I looked into diet stuff, but I honestly can't remember anything else. I'm sick of remembering things. I remember chickpeas because I like those, so just made a bean salad out of them. Maybe it sounds gross, but it's really good. I wonder if I started a fertility recipe site if it would be a hit. It's one thing to know the foods, but it's annoying to find good recipes.
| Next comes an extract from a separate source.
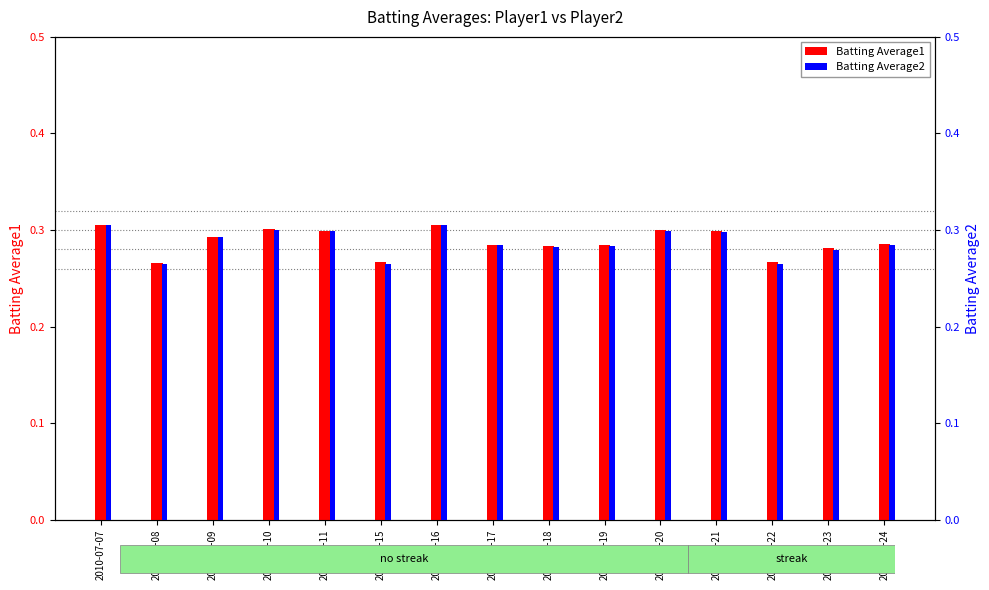

What is the value of the Batting Average1 bar at the 6th from the left?

0.3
That is so sad about your friend. I am becoming a near-misanthrope. But I think the flip side is that I adore the people I do like and appreciate them. RANT ALERT IF YOU'RE NOT IN THE MOOD. NO OFFENSE TAKEN! I would honestly put my best friend ahead of my family. She and I are 5 hours apart and I've seen her far more than my brother in the last 2 years who lives 5 miles away. He didn't come once to visit me after 3 surgeries. My sister has been to my house once (last summer) and I've lived here 4 years. She is 45 min. away. And they both know I've had a brutally hard 2 years. I feel like people are selfish and self-centered and petty. Loyalty and kindness trump blood in a heartbeat. Thanks for hearing the rant haha. You hit a nerve that I've been feeling! Anyway, I even appreciate you two more than most people I know just knowing you do stuff like send a friend fun stuff when she feels neglected. My brother and sister barely acknowledged my wedding. Yeah, I ran off and got married in St. Lucia, but they weren't offended. They just don't give a shit. And we haven't even had a falling out or anything.

Ok, once again, thanks for letting me rant. I feel like it will make me less likely to scream at everyone in my family in the near future (I never do that. I just suck it up. But I'm at my boiling point). It's like when you realize you're the only one holding up your end of a friendship and then when you stop going out of your way, you get text messages like, "Is everything ok?! Are you mad at me?!" because they're not getting attention anymore.

Anyway, I don't know if people have always sucked or if I just have more of a backbone and higher expectations for who I spend my time with. Have they always sucked or is this new?